La parole militaire enfin, évidemment portée dans les limites qu’imposent les prérogatives de chacun, occupe une place particulière parce qu’elle est la seule à pouvoir donner à voir ce que vivent ceux qui ont encore cette expérience du feu. Cette expérience ne donne aucun privilège, mais elle doit être connue de ceux au nom de qui elle est consentie.

La diversité de l’expression publique de ceux qui ont encore l’expérience du feu est une garantie qu’elle échappe aux stéréotypes du genre ; il est donc heureux qu’elle porte sur les questions stratégiques autant qu’elle raconte des destins à hauteur d’hommes. Le militaire d’aujourd’hui, en effet, n’exalte pas le recours aux armes pour lui-même parce qu’il sait ce qu’il produit sur les corps et sur les esprits et parce que, Français parmi les Français, il est aussi l’héritier des souvenirs douloureux des conflits armés du XXe siècle et rarement porteur d’une mémoire belliciste.

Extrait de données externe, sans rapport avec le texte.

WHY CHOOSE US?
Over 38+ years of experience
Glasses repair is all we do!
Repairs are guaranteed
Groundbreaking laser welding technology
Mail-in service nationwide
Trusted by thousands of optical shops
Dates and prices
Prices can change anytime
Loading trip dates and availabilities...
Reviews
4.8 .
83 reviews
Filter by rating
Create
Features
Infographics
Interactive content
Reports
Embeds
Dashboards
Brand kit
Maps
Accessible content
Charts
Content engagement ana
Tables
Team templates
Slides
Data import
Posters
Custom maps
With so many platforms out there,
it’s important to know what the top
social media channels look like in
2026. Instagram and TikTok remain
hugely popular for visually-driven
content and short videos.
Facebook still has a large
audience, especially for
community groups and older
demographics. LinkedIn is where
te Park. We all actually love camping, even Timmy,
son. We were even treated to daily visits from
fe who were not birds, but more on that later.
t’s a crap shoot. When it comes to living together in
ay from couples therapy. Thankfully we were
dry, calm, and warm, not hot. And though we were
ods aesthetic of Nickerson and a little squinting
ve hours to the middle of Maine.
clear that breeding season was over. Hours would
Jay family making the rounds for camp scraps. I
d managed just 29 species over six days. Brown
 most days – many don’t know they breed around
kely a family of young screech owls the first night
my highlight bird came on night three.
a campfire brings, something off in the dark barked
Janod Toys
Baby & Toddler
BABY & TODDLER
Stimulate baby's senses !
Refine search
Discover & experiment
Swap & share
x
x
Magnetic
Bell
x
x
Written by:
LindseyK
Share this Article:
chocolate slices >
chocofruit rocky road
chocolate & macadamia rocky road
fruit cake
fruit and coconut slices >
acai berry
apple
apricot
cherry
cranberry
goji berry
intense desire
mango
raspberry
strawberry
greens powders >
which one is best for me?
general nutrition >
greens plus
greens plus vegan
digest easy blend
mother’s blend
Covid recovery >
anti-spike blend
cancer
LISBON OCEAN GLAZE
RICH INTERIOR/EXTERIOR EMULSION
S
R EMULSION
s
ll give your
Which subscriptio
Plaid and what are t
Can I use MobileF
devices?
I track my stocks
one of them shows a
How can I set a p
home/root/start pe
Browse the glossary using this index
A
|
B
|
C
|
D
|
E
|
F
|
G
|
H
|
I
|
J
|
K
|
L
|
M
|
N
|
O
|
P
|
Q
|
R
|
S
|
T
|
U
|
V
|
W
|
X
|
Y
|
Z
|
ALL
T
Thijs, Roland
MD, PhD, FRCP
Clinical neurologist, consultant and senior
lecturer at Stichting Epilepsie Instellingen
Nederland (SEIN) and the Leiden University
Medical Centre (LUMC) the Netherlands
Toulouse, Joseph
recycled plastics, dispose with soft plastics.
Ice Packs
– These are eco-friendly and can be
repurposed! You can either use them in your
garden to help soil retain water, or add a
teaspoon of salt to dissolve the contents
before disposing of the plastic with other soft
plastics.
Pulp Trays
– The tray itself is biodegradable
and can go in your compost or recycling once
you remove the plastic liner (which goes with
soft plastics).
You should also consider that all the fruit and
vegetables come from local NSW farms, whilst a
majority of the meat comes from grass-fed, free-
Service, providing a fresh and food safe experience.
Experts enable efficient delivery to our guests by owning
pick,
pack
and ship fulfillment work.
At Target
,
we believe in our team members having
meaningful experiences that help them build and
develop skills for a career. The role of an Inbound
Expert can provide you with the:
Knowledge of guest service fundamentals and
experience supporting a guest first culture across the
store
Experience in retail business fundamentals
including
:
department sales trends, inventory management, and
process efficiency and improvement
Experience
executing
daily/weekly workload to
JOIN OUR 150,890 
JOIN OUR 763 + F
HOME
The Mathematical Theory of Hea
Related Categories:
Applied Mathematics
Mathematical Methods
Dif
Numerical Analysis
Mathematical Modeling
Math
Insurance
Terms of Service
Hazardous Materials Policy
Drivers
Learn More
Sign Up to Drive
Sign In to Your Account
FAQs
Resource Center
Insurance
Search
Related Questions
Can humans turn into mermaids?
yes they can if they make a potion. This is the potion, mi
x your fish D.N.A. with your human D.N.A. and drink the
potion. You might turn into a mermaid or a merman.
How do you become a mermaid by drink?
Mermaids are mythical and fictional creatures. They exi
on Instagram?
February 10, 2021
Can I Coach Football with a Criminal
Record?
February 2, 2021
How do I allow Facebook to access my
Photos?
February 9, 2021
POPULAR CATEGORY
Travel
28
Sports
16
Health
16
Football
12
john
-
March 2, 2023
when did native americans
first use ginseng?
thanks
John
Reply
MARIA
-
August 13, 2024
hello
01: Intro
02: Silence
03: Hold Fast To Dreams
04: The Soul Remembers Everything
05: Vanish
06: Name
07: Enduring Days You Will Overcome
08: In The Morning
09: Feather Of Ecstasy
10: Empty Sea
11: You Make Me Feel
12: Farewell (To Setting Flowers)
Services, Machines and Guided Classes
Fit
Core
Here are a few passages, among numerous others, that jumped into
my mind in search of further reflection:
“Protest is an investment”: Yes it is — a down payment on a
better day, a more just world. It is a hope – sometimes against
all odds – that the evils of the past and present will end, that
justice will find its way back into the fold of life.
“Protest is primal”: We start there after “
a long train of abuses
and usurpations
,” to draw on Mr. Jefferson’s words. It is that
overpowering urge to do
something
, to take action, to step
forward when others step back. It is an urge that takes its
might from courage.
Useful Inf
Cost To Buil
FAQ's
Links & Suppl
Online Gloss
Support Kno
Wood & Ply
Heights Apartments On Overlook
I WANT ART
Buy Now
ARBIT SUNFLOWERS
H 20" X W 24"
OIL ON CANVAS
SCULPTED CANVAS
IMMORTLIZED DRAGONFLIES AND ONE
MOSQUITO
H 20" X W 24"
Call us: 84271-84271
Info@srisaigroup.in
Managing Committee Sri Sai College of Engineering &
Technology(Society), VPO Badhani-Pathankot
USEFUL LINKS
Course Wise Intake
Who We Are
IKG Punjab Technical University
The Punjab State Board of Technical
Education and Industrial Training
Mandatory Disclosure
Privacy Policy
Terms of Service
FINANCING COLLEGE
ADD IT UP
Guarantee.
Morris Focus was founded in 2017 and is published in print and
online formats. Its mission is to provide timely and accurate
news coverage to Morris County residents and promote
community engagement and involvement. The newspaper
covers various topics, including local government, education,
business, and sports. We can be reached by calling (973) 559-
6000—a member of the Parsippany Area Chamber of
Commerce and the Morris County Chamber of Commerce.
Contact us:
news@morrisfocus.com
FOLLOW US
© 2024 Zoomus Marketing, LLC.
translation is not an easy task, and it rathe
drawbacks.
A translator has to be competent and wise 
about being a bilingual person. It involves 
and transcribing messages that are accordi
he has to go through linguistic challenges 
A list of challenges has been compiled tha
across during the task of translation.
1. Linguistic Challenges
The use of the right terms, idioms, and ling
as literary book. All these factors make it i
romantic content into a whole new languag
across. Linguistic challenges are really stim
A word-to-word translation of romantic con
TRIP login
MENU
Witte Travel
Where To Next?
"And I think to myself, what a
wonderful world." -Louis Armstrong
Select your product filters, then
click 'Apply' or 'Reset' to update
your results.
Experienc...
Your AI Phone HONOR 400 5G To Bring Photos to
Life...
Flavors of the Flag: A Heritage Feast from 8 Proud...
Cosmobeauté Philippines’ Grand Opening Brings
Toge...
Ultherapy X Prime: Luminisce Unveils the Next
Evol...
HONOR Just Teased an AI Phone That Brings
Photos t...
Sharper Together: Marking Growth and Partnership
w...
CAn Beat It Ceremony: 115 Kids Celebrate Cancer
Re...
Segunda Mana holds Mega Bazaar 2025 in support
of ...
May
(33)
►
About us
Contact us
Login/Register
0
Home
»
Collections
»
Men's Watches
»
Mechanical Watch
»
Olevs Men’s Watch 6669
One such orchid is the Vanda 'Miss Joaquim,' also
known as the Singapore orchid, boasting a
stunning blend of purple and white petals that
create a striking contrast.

C’est au prix seulement de la prise en compte de ces paroles multiples et de cet effort de diversification des représentations que chaque Français pourra saisir quels sont les ressorts des choix portés par ses dirigeants politiques lorsque ces décisions engagent, en leur nom, des militaires qui portent un dommage à ennemi au risque de leur propre vie.

À ce prix seulement, les discours sur la guerre et la paix, d’où qu’ils viennent et quelles que soient leurs inspirations idéologiques, pourront être compris à leur juste mesure. À l’heure où hommage est rendu à Maurice Genevoix et à « ceux de 14 », ce respect dû aux combattants dépasse la seule dimension mémorielle et apparaît comme une nécessité du temps présent.